— WHAT TO PRODUCE —
Whenever the string "middle" appears in a line below, please copy the line out.

— THE RECORDS —

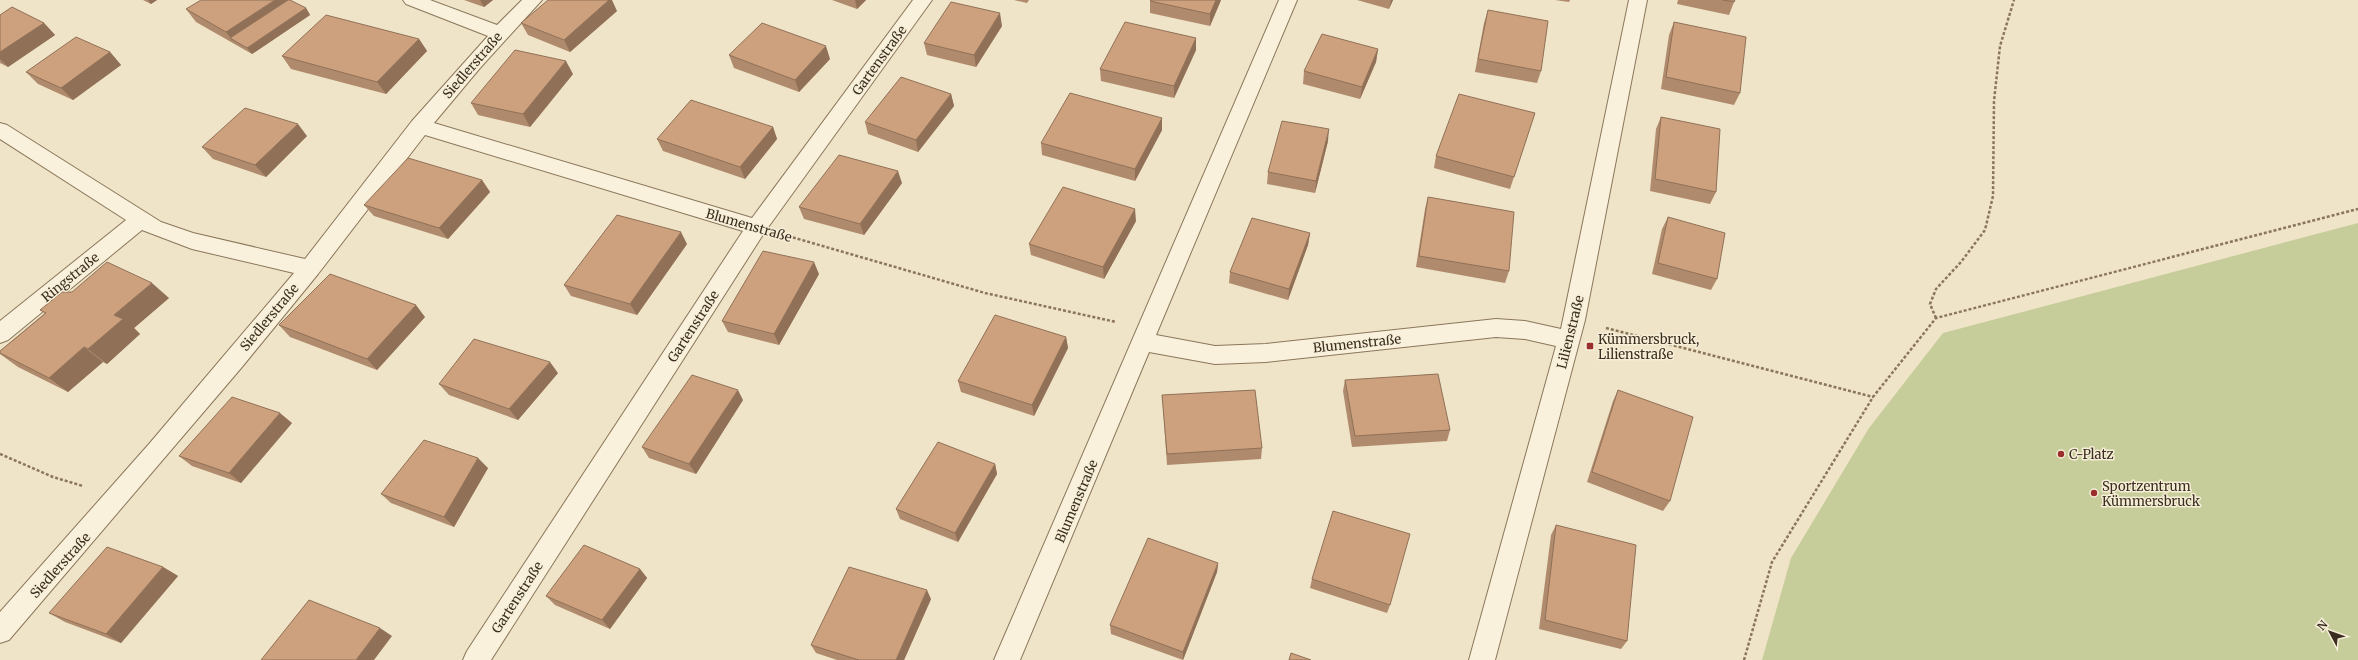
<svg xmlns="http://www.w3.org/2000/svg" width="2358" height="660" font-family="Merriweather,serif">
  <rect width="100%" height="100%" fill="#efe4c7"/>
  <path fill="#c6cd9b" d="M2358,223v437h-596l29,-102 78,-130 74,-95z"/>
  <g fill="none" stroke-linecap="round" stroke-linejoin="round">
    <g stroke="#8b765c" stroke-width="2">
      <g id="minor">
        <path d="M403,0h27l67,25 25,-25h20l-62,68 -46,55 318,95 161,-218h19l-168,233 -273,427h-28l4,-9 276,-420 -318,-96 -107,139 -76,93 -233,273 -9,3v-31l149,-168 145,-171 -102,-24 -50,-19 -134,110 -8,3v-22l126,-101 -126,-81v-16l7,2 154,97 32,11 112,26 107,-138 76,-85 -82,-32z"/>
        <path d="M1279,0h18l-141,335 59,11 51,-2 230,-25 29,2 36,8 68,-329h18l-62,320 -90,340h-26l87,-314 -31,-7 -29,-2 -230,25 -51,2 -66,-12 -129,308h-26z"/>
      </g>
    </g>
    <g stroke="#8b765c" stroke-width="2.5" stroke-dasharray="3 2" stroke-linecap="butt">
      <path d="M788,236l197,57 131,29"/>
      <path d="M1936,318l-6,-14 6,-15 25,-27 24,-32 8,-34 1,-95 6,-55 14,-46"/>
      <path d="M1606,328l267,69"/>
      <path d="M0,454l53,23 30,9"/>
      <path d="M1744,660l28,-98 101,-165 63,-79 422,-109"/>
    </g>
    <use href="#minor" fill="#f9f1db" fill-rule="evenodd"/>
  </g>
  <g fill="#b08a6c">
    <path d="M143,0h14l-6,4z"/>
    <path d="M464,0h29l-9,7z"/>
    <path d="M832,0h34l-9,9z"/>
    <path d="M1014,0h15l-2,3z"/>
    <path d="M1221,0l-11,26 -60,-13v-12z"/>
    <path d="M1357,0h36l-4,9z"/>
    <path d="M1555,0h15l-1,2z"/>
    <path d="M1678,0h57l-1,2 -5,13 -52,-11z"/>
    <path d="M306,8l4,7 -58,39 -56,-32 -10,-13z"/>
    <path d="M1488,10l53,61 -4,12 -62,-11 9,-49z"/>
    <path d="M617,11l-47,41 -42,-17 -7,-12z"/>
    <path d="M0,15l44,8 11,12 -47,32 -8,-4z"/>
    <path d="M1674,22l66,71 -6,12 -73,-16 8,-54z"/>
    <path d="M1002,26l-26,41 -49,-12 -3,-12z"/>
    <path d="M419,39l8,12 -41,43 -95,-25 -9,-13z"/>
    <path d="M1378,49l-2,13 -16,37 -57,-15 1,-13z"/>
    <path d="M1196,50l-22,48 -73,-17 -1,-12z"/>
    <path d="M110,52l11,13 -48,35 -35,-16 -12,-12z"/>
    <path d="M729,55l101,4 -31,33 -65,-24z"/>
    <path d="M573,74l-43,53 -52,-12 -7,-12z"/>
    <path d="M951,94l3,12 -36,46 -50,-18 -3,-12z"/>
    <path d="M1535,113l-25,76 -76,-21 2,-12z"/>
    <path d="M1661,117l55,75 -6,12 -60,-13 6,-62z"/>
    <path d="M1162,118v12l-27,51 -93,-26 -1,-12z"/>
    <path d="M773,127l4,12 -32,40 -82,-28 -6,-12z"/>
    <path d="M307,136l-41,41 -53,-18 -11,-12z"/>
    <path d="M1328,141l-13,52 -48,-9 1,-12z"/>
    <path d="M482,180l8,12 -42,47 -74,-23 -10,-11z"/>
    <path d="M902,183l-38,52 -60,-16 -5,-12z"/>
    <path d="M1428,197l81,74 -4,12 -89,-16 9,-58z"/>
    <path d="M1668,217l49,62 -6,11 -59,-16 10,-45z"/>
    <path d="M1136,221l-32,58 -73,-24 -2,-11z"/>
    <path d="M1310,233l-2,12 -20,55 -59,-17 1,-11z"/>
    <path d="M687,244l-50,71 -66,-19 -7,-11z"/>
    <path d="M819,274l-40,71 -51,-13 -6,-11z"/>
    <path d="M169,298l-35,30 6,6 -33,30 -4,-2 -35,30 -50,-25 -18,-13v-3l45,-38 -5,-3z"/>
    <path d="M425,317l-48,53 -87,-33 -11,-12z"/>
    <path d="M1066,337l2,11 -34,68 -73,-24 -3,-11z"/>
    <path d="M558,373l-40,47 -69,-25 -10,-11z"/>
    <path d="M1345,380l105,50 -3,11 -95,6 -9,-56z"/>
    <path d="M1618,390l52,111 -7,10 -76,-29 26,-81z"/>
    <path d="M1162,395l100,53 -1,11 -94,6 -4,-59z"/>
    <path d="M743,400l-47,74 -47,-16 -7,-11z"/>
    <path d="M292,423l-51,60 -49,-17 -13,-10z"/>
    <path d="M995,464l2,10 -39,68 -58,-23 -4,-10z"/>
    <path d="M488,468l-34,59 -63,-24 -10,-9z"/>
    <path d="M1556,525l71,116 -6,8 -82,-20 12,-94z"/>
    <path d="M1218,563l-1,9 -34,88 -72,-26 -1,-9z"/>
    <path d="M163,567l15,9 -57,67 -56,-21 -16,-9z"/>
    <path d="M640,569l7,9 -37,51 -55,-24 -9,-9z"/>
    <path d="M1312,579l78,26 -3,8 -77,-25z"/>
    <path d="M931,599l-27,61h-67l-21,-7 -5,-8z"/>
  </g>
  <g fill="#907158">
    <path d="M148,0h9l-6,4z"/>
    <path d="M275,0h15l-60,38 6,7 -10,-13z"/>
    <path d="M480,0h13l-9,7z"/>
    <path d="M609,0h3l5,11 -47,41 -6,-12z"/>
    <path d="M855,0h11l-9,9z"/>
    <path d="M1216,0h5l-11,26v-12z"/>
    <path d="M1391,0h2l-4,9z"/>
    <path d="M306,8l4,7 -58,39 -5,-6z"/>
    <path d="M1000,13l2,13 -26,41 -2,-12z"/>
    <path d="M44,23l11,12 -47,32 -8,-8v-7z"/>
    <path d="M1196,38v12l-22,48v-12z"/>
    <path d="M419,39l8,12 -41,43 -9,-12z"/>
    <path d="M826,46l4,13 -31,33 -4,-12z"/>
    <path d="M1378,49l-2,13 -16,37 2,-12z"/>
    <path d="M110,52l11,13 -48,35 -12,-12z"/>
    <path d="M566,61l7,13 -43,53 -7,-13z"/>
    <path d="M951,94l3,12 -36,46 -2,-12z"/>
    <path d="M1162,118v12l-27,51v-12z"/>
    <path d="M298,124l9,12 -41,41 -11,-12z"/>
    <path d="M773,127l4,12 -32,40 -5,-12z"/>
    <path d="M1329,129l-1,12 -13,52 1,-12z"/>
    <path d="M898,171l4,12 -38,52 -4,-11z"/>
    <path d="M482,180l8,12 -42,47 -9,-11z"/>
    <path d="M1135,209l1,12 -32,58 -1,-12z"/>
    <path d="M681,232l6,12 -50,71 -7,-11z"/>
    <path d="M1310,233l-2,12 -20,55 1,-11z"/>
    <path d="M814,262l5,12 -40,71 -5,-11z"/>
    <path d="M152,283l17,15 -35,30 6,6 -33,30 -19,-15 26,-34z"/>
    <path d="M416,305l9,12 -48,53 -10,-11z"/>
    <path d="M1066,337l2,11 -34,68 -2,-11z"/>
    <path d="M84,347l19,15 -35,30 -19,-14z"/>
    <path d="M550,362l8,11 -40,47 -9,-11z"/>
    <path d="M738,390l5,10 -47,74 -7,-10z"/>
    <path d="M280,413l12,10 -51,60 -12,-10z"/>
    <path d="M478,458l10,10 -34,59 -10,-10z"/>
    <path d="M995,464l2,10 -39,68 -3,-9z"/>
    <path d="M1218,563l-1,9 -34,88v-8z"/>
    <path d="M163,567l15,9 -57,67 -15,-9z"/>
    <path d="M640,569l7,9 -37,51 -8,-9z"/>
    <path d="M927,590l4,9 -27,61h-8z"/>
    <path d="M380,628l12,8 -18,24h-18z"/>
  </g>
  <g fill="#cda17d" stroke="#907158">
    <path d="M201,0h74l-49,32 -40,-23z"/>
    <path d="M288,0h2l16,8 -59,40 -17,-10z"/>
    <path d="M548,0h61l-45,40 -43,-17z"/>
    <path d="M1151,0h65l-6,14 -60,-13z"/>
    <path d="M1723,0h12l-1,2z"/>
    <path d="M951,2l49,11 -26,42 -50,-12z"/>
    <path d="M12,7l32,16 -44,29v-37z"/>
    <path d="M1488,10l60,11 -7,50 -63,-12z"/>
    <path d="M326,15l93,24 -42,43 -95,-26z"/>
    <path d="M1125,22l71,16 -22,48 -74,-17z"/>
    <path d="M1674,22l72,15 -6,56 -74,-16z"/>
    <path d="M762,23l64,23 -31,34 -66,-25z"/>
    <path d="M1322,34l56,15 -16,38 -58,-16z"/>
    <path d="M76,37l34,15 -49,36 -35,-16z"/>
    <path d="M515,50l51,11 -43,53 -52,-11z"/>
    <path d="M901,77l50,17 -35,46 -51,-18z"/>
    <path d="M1070,93l92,25 -27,51 -94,-26z"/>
    <path d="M1459,94l76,19 -21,64 -78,-21z"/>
    <path d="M691,100l82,27 -33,40 -83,-28z"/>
    <path d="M245,108l53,16 -43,41 -53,-18z"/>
    <path d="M1661,117l59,12 -4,63 -61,-13z"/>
    <path d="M1282,121l47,8 -13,52 -48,-9z"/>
    <path d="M839,155l59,16 -38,53 -61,-17z"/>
    <path d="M408,158l74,22 -43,48 -75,-23z"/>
    <path d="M1063,187l72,22 -32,58 -74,-23z"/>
    <path d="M1428,197l86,15 -5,59 -90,-15z"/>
    <path d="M617,215l64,17 -51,72 -66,-19z"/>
    <path d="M1668,217l57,16 -8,46 -59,-16z"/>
    <path d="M1252,218l58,15 -21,56 -59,-17z"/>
    <path d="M763,251l51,11 -40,72 -52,-13z"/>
    <path d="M107,262l45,21 -38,32 9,4 -35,30 -4,-2 -35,31 -49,-25v-2l46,-38 -6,-3 22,-18h10z"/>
    <path d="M330,274l86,31 -49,54 -88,-34z"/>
    <path d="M995,315l71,22 -34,68 -74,-24z"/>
    <path d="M474,339l76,23 -41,47 -70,-25z"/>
    <path d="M1438,374l12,56 -95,6 -10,-56z"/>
    <path d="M692,375l46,15 -49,74 -47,-17z"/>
    <path d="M1255,390l7,58 -95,6 -5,-59z"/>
    <path d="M1618,390l75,27 -23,84 -78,-29z"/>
    <path d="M232,397l48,16 -51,60 -50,-17z"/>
    <path d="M424,440l54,18 -34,59 -63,-23z"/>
    <path d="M938,442l57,22 -40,69 -59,-24z"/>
    <path d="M1333,511l77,23 -20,71 -78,-26z"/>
    <path d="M1556,525l80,20 -9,96 -82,-21z"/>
    <path d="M1148,538l70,25 -35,89 -73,-27z"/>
    <path d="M584,545l56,24 -38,51 -56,-24z"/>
    <path d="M107,547l56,20 -57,67 -57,-21z"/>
    <path d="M849,567l78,23 -31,70h-37l-48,-15z"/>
    <path d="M309,600l71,28 -24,32h-95z"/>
    <path d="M1291,653l20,7h-22z"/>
  </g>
  <g fill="#9a2e2c" stroke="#f6eed7" stroke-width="1.5">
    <rect x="1586" y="342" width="8" height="8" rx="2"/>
    <circle cx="2061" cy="454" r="4"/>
    <circle cx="2094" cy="493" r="4"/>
  </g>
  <g text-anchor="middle" stroke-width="3" stroke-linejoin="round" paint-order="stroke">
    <g font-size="13" fill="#3b2e20" stroke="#f6eed7">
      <text transform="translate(879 60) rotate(-54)" y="5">Gartenstraße</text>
      <text transform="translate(472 65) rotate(-49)" y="5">Siedlerstraße</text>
      <text transform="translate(749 225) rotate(16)" y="5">Blumenstraße</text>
      <text transform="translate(70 277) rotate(-39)" y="5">Ringstraße</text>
      <text transform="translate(269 317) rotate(-50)" y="5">Siedlerstraße</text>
      <text transform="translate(693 326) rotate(-57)" y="5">Gartenstraße</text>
      <text transform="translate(1570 332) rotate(-76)" y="5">Lilienstraße</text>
      <text transform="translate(1357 343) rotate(-6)" y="5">Blumenstraße</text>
      <text transform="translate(1076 501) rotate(-67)" y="5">Blumenstraße</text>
      <text transform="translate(60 565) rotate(-48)" y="5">Siedlerstraße</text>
      <text transform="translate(517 597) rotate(-57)" y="5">Gartenstraße</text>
    </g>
    <g font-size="13" fill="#3b2e20" stroke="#f6eed7" text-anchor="start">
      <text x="1598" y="344">Kümmersbruck,<tspan x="1598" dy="15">Lilienstraße</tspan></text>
      <text x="2069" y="459">C-Platz</text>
      <text x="2102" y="491">Sportzentrum<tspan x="2102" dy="15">Kümmersbruck</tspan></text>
    </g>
  </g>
  <g transform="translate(2330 632) rotate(311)" stroke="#f6eed7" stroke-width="3" paint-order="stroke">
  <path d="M0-3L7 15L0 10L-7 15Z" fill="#3b2e20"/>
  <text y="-6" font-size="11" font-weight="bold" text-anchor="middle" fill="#3b2e20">N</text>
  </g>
</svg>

— ANSWER SECTION —
  <g text-anchor="middle" stroke-width="3" stroke-linejoin="round" paint-order="stroke">
  <text y="-6" font-size="11" font-weight="bold" text-anchor="middle" fill="#3b2e20">N</text>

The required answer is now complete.